_Study material_:
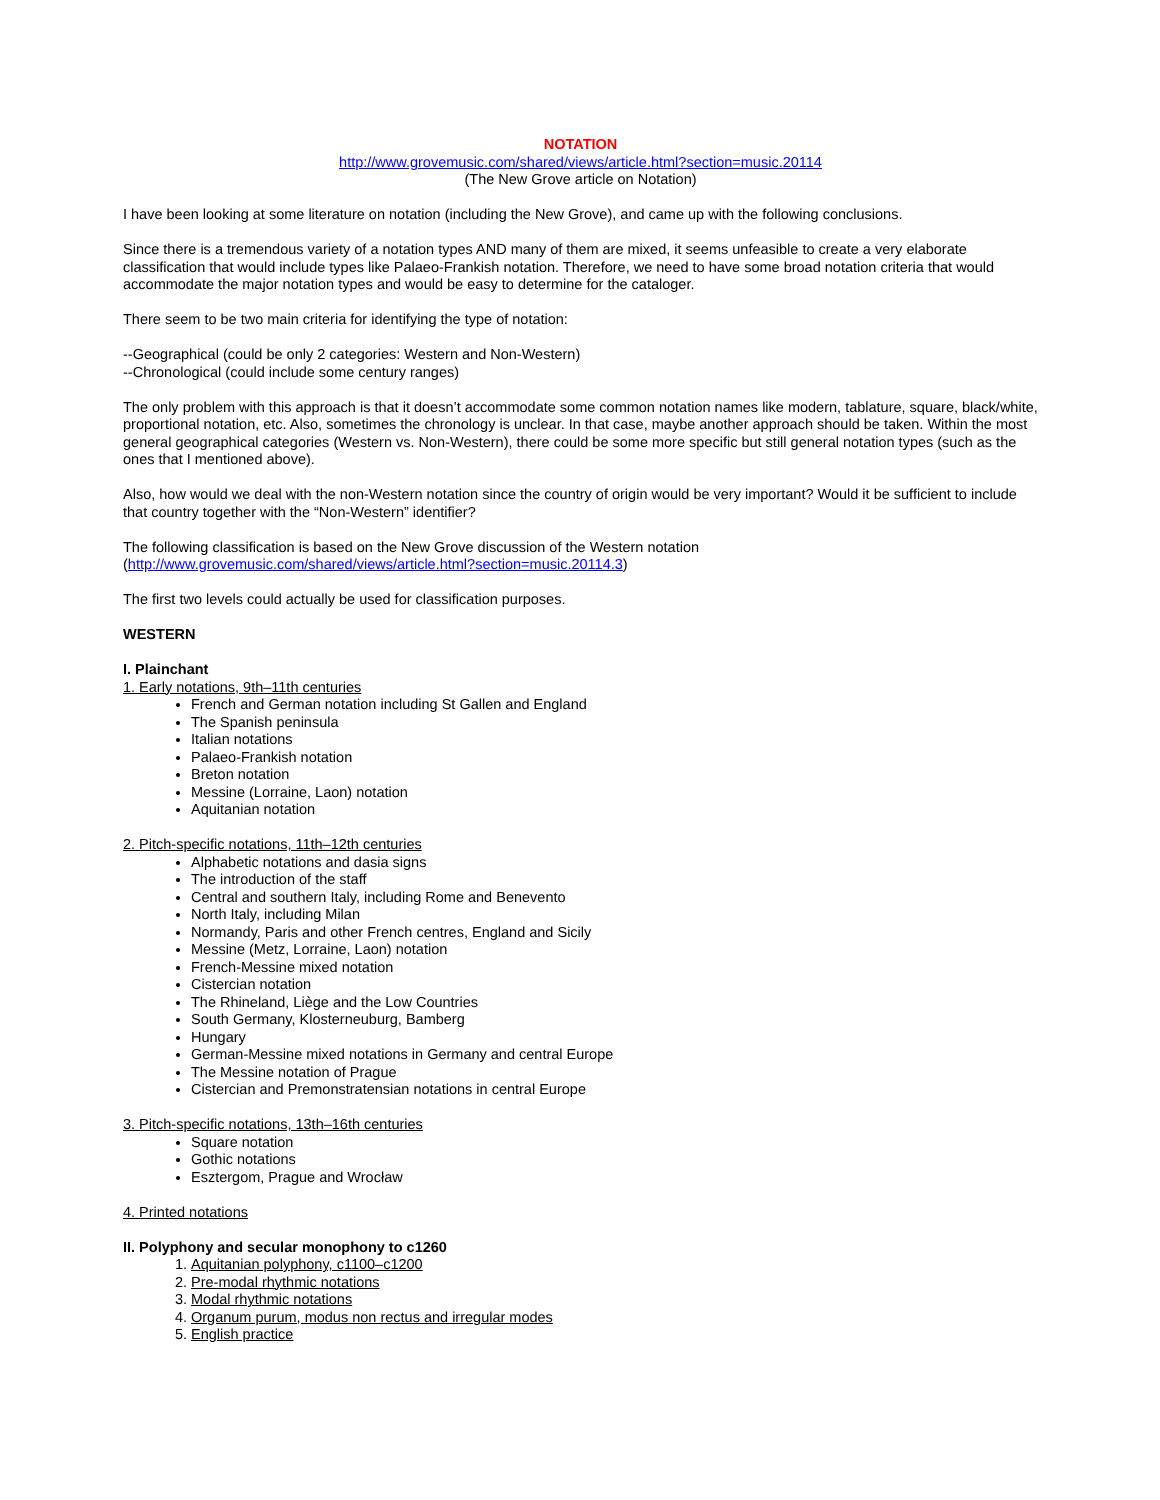NOTATION
http://www.grovemusic.com/shared/views/article.html?section=music.20114
(The New Grove article on Notation)
I have been looking at some literature on notation (including the New Grove), and came up with the following conclusions.
Since there is a tremendous variety of a notation types AND many of them are mixed, it seems unfeasible to create a very elaborate classification that would include types like Palaeo-Frankish notation. Therefore, we need to have some broad notation criteria that would accommodate the major notation types and would be easy to determine for the cataloger.
There seem to be two main criteria for identifying the type of notation:
--Geographical (could be only 2 categories: Western and Non-Western)
--Chronological (could include some century ranges)
The only problem with this approach is that it doesn’t accommodate some common notation names like modern, tablature, square, black/white, proportional notation, etc. Also, sometimes the chronology is unclear. In that case, maybe another approach should be taken. Within the most general geographical categories (Western vs. Non-Western), there could be some more specific but still general notation types (such as the ones that I mentioned above).
Also, how would we deal with the non-Western notation since the country of origin would be very important? Would it be sufficient to include that country together with the “Non-Western” identifier?
The following classification is based on the New Grove discussion of the Western notation
(http://www.grovemusic.com/shared/views/article.html?section=music.20114.3)
The first two levels could actually be used for classification purposes.
WESTERN
I. Plainchant
1. Early notations, 9th–11th centuries
French and German notation including St Gallen and England
The Spanish peninsula
Italian notations
Palaeo-Frankish notation
Breton notation
Messine (Lorraine, Laon) notation
Aquitanian notation
2. Pitch-specific notations, 11th–12th centuries
Alphabetic notations and dasia signs
The introduction of the staff
Central and southern Italy, including Rome and Benevento
North Italy, including Milan
Normandy, Paris and other French centres, England and Sicily
Messine (Metz, Lorraine, Laon) notation
French-Messine mixed notation
Cistercian notation
The Rhineland, Liège and the Low Countries
South Germany, Klosterneuburg, Bamberg
Hungary
German-Messine mixed notations in Germany and central Europe
The Messine notation of Prague
Cistercian and Premonstratensian notations in central Europe
3. Pitch-specific notations, 13th–16th centuries
Square notation
Gothic notations
Esztergom, Prague and Wrocław
4. Printed notations
II. Polyphony and secular monophony to c1260
1. Aquitanian polyphony, c1100–c1200
2. Pre-modal rhythmic notations
3. Modal rhythmic notations
4. Organum purum, modus non rectus and irregular modes
5. English practice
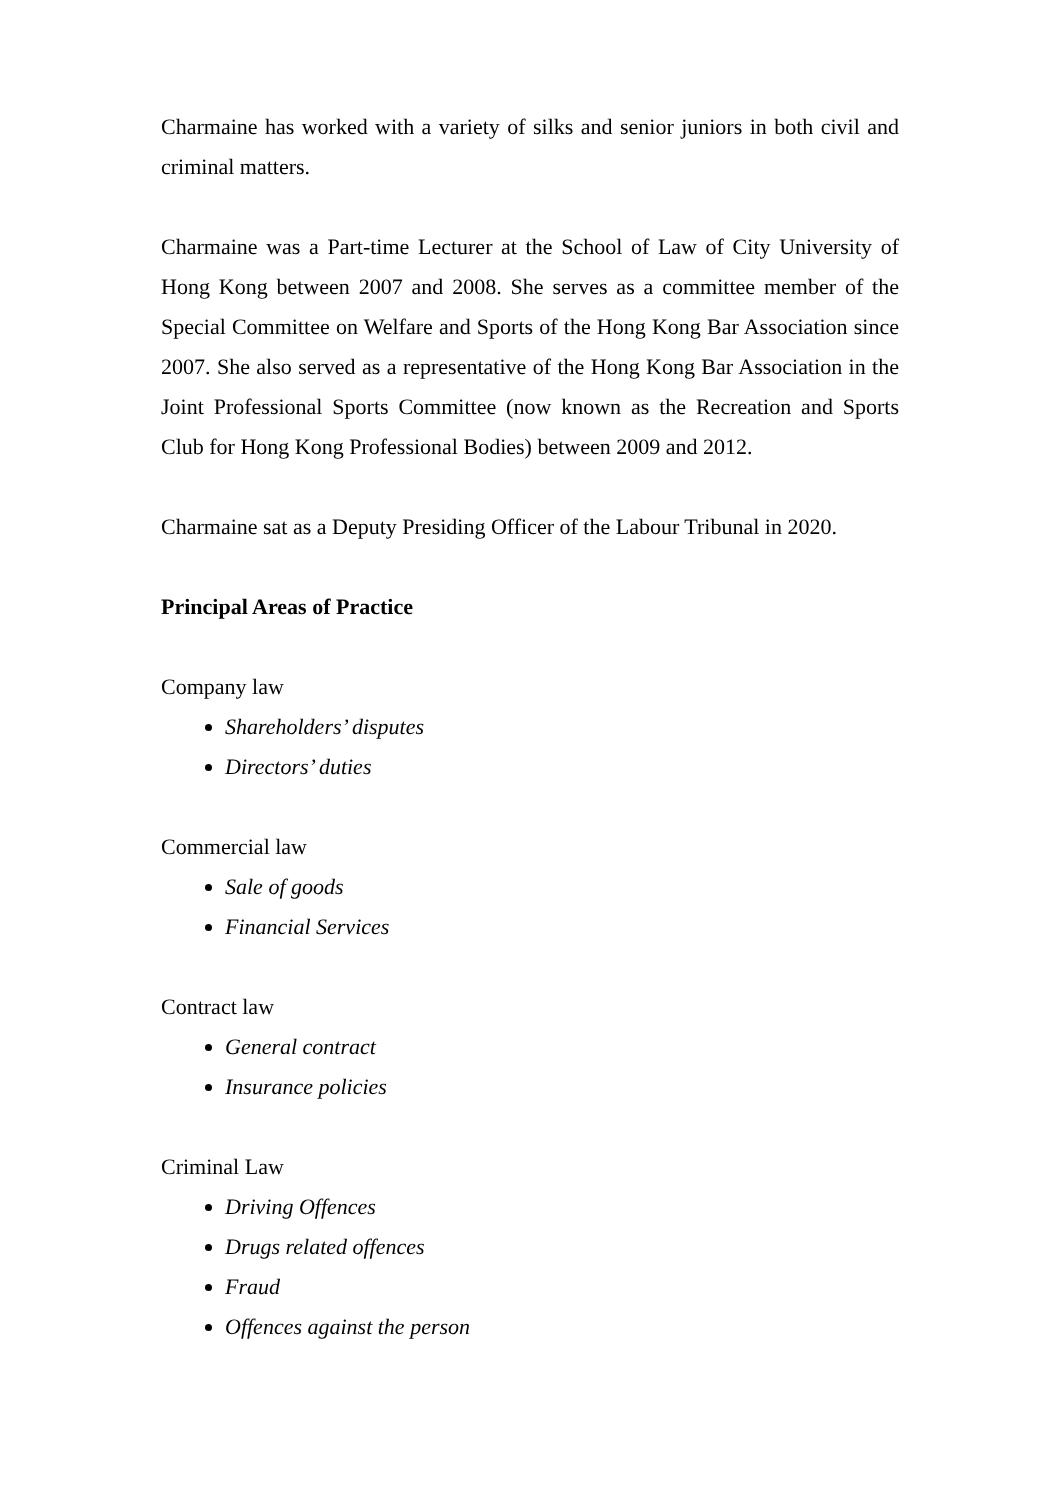Charmaine has worked with a variety of silks and senior juniors in both civil and criminal matters.
Charmaine was a Part-time Lecturer at the School of Law of City University of Hong Kong between 2007 and 2008. She serves as a committee member of the Special Committee on Welfare and Sports of the Hong Kong Bar Association since 2007. She also served as a representative of the Hong Kong Bar Association in the Joint Professional Sports Committee (now known as the Recreation and Sports Club for Hong Kong Professional Bodies) between 2009 and 2012.
Charmaine sat as a Deputy Presiding Officer of the Labour Tribunal in 2020.
Principal Areas of Practice
Company law
Shareholders’ disputes
Directors’ duties
Commercial law
Sale of goods
Financial Services
Contract law
General contract
Insurance policies
Criminal Law
Driving Offences
Drugs related offences
Fraud
Offences against the person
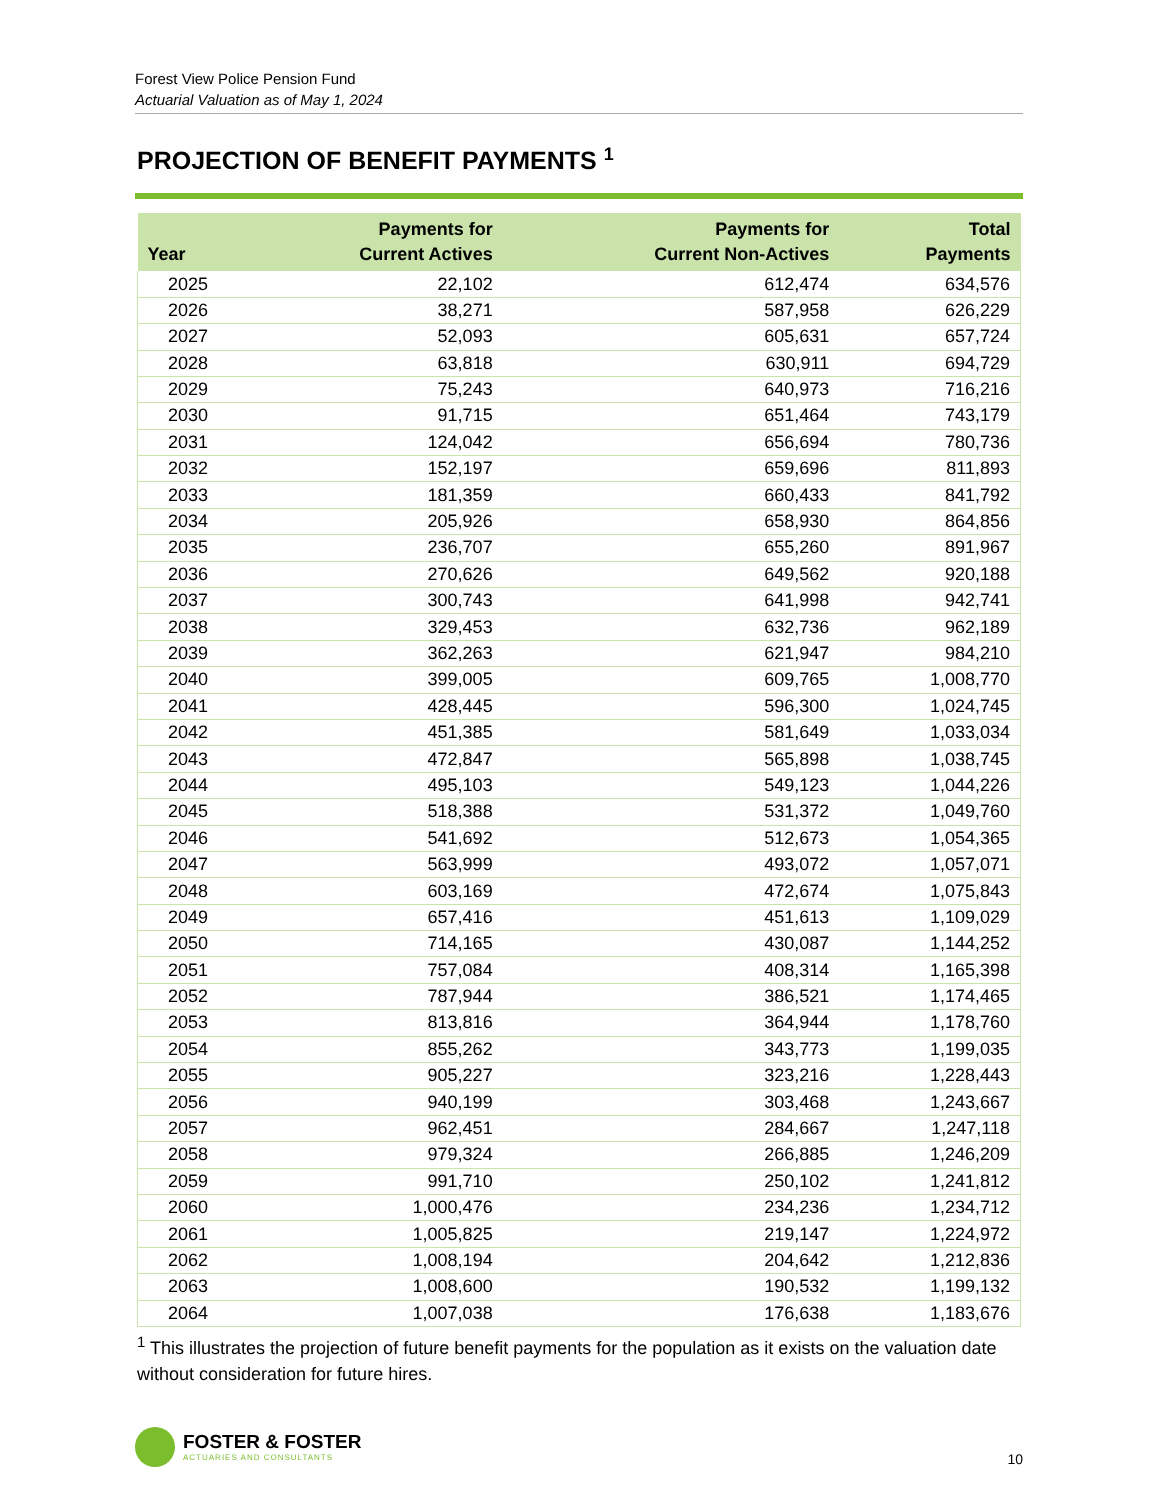Forest View Police Pension Fund
Actuarial Valuation as of May 1, 2024
PROJECTION OF BENEFIT PAYMENTS <sup>1</sup>
| Year | Payments for Current Actives | Payments for Current Non-Actives | Total Payments |
| --- | --- | --- | --- |
| 2025 | 22,102 | 612,474 | 634,576 |
| 2026 | 38,271 | 587,958 | 626,229 |
| 2027 | 52,093 | 605,631 | 657,724 |
| 2028 | 63,818 | 630,911 | 694,729 |
| 2029 | 75,243 | 640,973 | 716,216 |
| 2030 | 91,715 | 651,464 | 743,179 |
| 2031 | 124,042 | 656,694 | 780,736 |
| 2032 | 152,197 | 659,696 | 811,893 |
| 2033 | 181,359 | 660,433 | 841,792 |
| 2034 | 205,926 | 658,930 | 864,856 |
| 2035 | 236,707 | 655,260 | 891,967 |
| 2036 | 270,626 | 649,562 | 920,188 |
| 2037 | 300,743 | 641,998 | 942,741 |
| 2038 | 329,453 | 632,736 | 962,189 |
| 2039 | 362,263 | 621,947 | 984,210 |
| 2040 | 399,005 | 609,765 | 1,008,770 |
| 2041 | 428,445 | 596,300 | 1,024,745 |
| 2042 | 451,385 | 581,649 | 1,033,034 |
| 2043 | 472,847 | 565,898 | 1,038,745 |
| 2044 | 495,103 | 549,123 | 1,044,226 |
| 2045 | 518,388 | 531,372 | 1,049,760 |
| 2046 | 541,692 | 512,673 | 1,054,365 |
| 2047 | 563,999 | 493,072 | 1,057,071 |
| 2048 | 603,169 | 472,674 | 1,075,843 |
| 2049 | 657,416 | 451,613 | 1,109,029 |
| 2050 | 714,165 | 430,087 | 1,144,252 |
| 2051 | 757,084 | 408,314 | 1,165,398 |
| 2052 | 787,944 | 386,521 | 1,174,465 |
| 2053 | 813,816 | 364,944 | 1,178,760 |
| 2054 | 855,262 | 343,773 | 1,199,035 |
| 2055 | 905,227 | 323,216 | 1,228,443 |
| 2056 | 940,199 | 303,468 | 1,243,667 |
| 2057 | 962,451 | 284,667 | 1,247,118 |
| 2058 | 979,324 | 266,885 | 1,246,209 |
| 2059 | 991,710 | 250,102 | 1,241,812 |
| 2060 | 1,000,476 | 234,236 | 1,234,712 |
| 2061 | 1,005,825 | 219,147 | 1,224,972 |
| 2062 | 1,008,194 | 204,642 | 1,212,836 |
| 2063 | 1,008,600 | 190,532 | 1,199,132 |
| 2064 | 1,007,038 | 176,638 | 1,183,676 |
<sup>1</sup> This illustrates the projection of future benefit payments for the population as it exists on the valuation date without consideration for future hires.
FOSTER & FOSTER
ACTUARIES AND CONSULTANTS
10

_Your objective_:
The answer must be a single number: the count of lines in the listing that hold the string "Frankish".

_Answer to this problem_:
2